Rebel leader threatens to arrest PM

PORT-AU-PRINCE (HAITI), MARCH 3. Rebels began patrolling the streets of the capital as their leader, Guy Philippe, declared himself the new chief of Haiti's military and threatened to arrest the country's Prime Minister. U.S. Marines barely ventured out of the city's airport. ``The country is in my hands!'' Mr. Philippe announced on Tuesday on the radio in between touring the city in the back of a pickup truck and greeting throngs of admiring Haitians.

The U.S. Marine Col. Dave Berger told a news conference that the Marines, who began arriving on Sunday night hours after Mr. Aristide left the country for exile in Africa, will increase their presence throughout Haiti following Mr. Philippe's comments.

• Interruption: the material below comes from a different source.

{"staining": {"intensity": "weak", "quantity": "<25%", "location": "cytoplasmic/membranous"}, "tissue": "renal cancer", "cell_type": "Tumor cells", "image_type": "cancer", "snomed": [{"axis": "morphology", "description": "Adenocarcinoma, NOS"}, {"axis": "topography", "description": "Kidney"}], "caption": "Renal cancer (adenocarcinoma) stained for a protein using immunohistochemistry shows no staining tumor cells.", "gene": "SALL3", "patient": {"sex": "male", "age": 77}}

Two U.S. Chinook helicopters slowly circled over Mr. Philippe's base, the rebel-held northern port of Cap-Haitien, on an apparent reconnaissance mission, said a resident reached by telephone. Some U.S. Marines patrolled Port-au-Prince's seaport, which was being looted.

The U.S. and French troops in Haiti, the vanguard of an international peacekeeping force authorised by the U.N. Security Council, have no orders to disarm Haiti's factions and instead are to secure key sites. The U.S. Government sternly rejected bids for power by rebels in Haiti and insisted they lay down their arms and permit an orderly transfer of power from Mr. Aristide.

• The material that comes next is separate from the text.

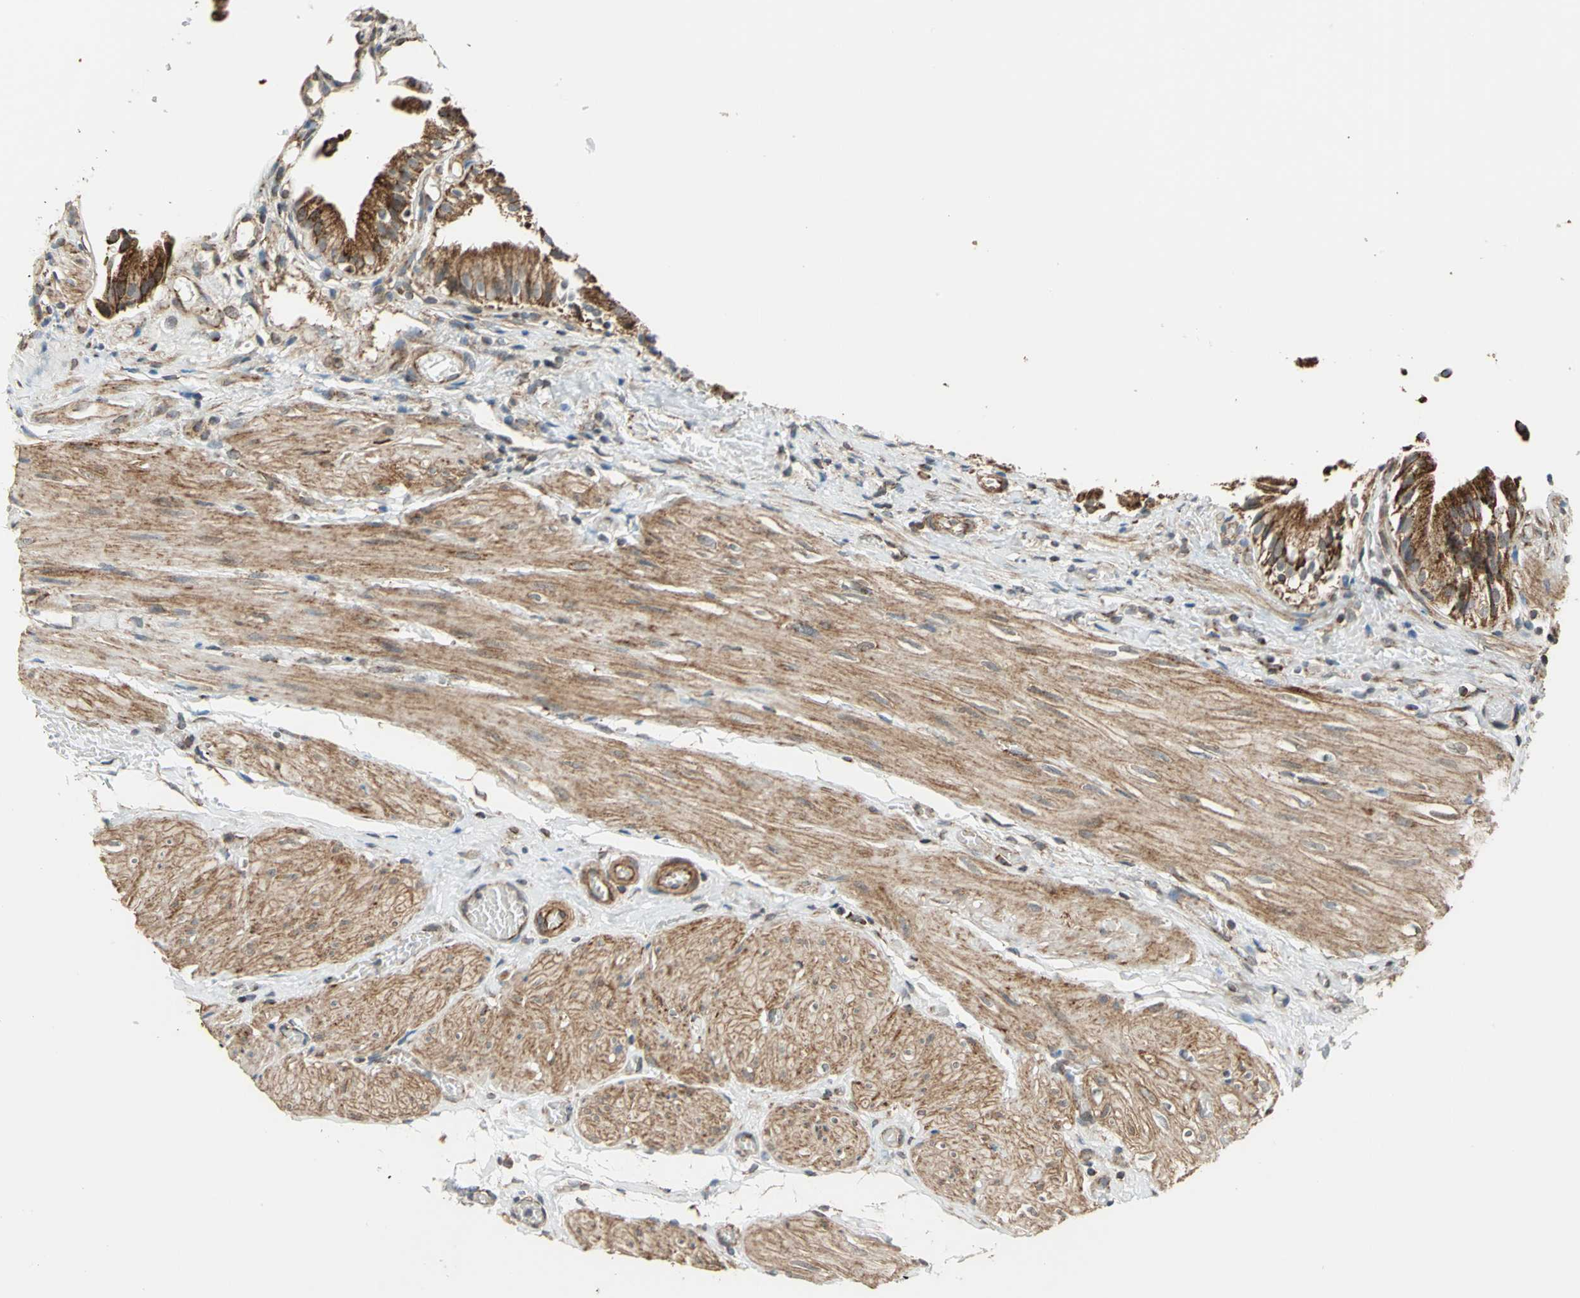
{"staining": {"intensity": "strong", "quantity": ">75%", "location": "cytoplasmic/membranous"}, "tissue": "gallbladder", "cell_type": "Glandular cells", "image_type": "normal", "snomed": [{"axis": "morphology", "description": "Normal tissue, NOS"}, {"axis": "topography", "description": "Gallbladder"}], "caption": "Glandular cells demonstrate high levels of strong cytoplasmic/membranous staining in about >75% of cells in unremarkable human gallbladder. The staining is performed using DAB (3,3'-diaminobenzidine) brown chromogen to label protein expression. The nuclei are counter-stained blue using hematoxylin.", "gene": "MRPS22", "patient": {"sex": "male", "age": 65}}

Rejecting Mr. Philippe's declaration that he was the new chief of Haiti's military, the Assistant Secretary of State, Roger Noriega, said ``He is not in control of anything but a ragtag band of people.''

Faced with an international build-up in the troubled Caribbean country, Mr. Philippe ``will probably want to make himself scarce,'' Mr. Noriega told the Senate Foreign Relations Committee. But the civil rights activist, Jesse Jackson, said the rebel leader was a U.S. ally in preparing for Mr. Aristide's ouster and it was ironic to oppose him now. Mr. Jackson said Mr. Aristide and his wife, Mildred, have a right to asylum in the United States, where they have relatives.

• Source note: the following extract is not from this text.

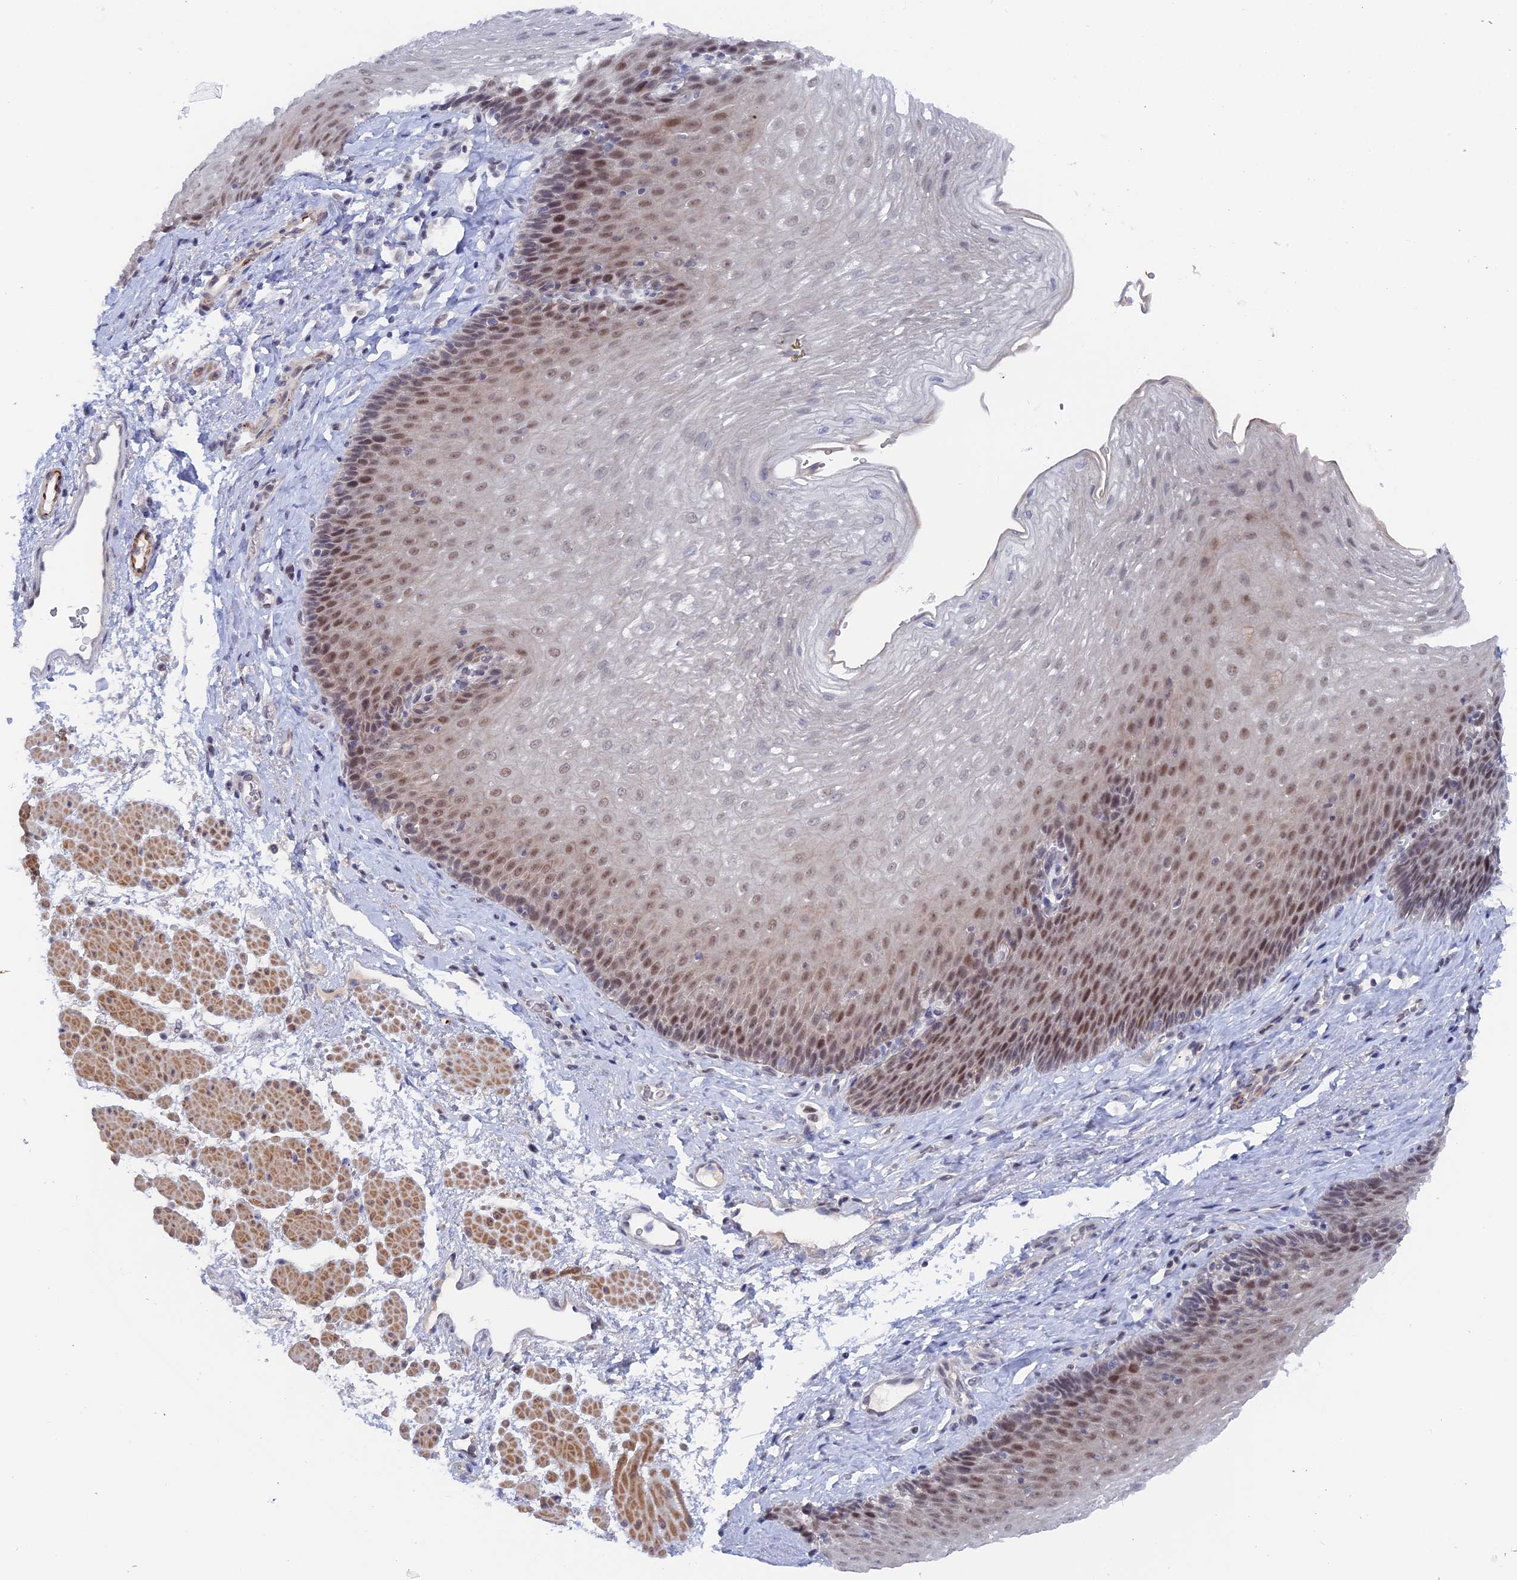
{"staining": {"intensity": "moderate", "quantity": "<25%", "location": "nuclear"}, "tissue": "esophagus", "cell_type": "Squamous epithelial cells", "image_type": "normal", "snomed": [{"axis": "morphology", "description": "Normal tissue, NOS"}, {"axis": "topography", "description": "Esophagus"}], "caption": "The histopathology image shows a brown stain indicating the presence of a protein in the nuclear of squamous epithelial cells in esophagus. The staining was performed using DAB (3,3'-diaminobenzidine), with brown indicating positive protein expression. Nuclei are stained blue with hematoxylin.", "gene": "BRD2", "patient": {"sex": "female", "age": 66}}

Despite the turmoil, top Bush administration officials said they had no second thoughts about the U.S. role in enabling Mr. Aristide to leave the country that had elected him President in 2000. ``I am happy he is gone,'' the U.S. Vice-President, Dick Cheney, told CNN television. ``I think the Haitian people are better off for it.''

Mr. Aristide's resignation letter said he was leaving ``in order to avoid a bloodbath,'' according to an English translation from Creole.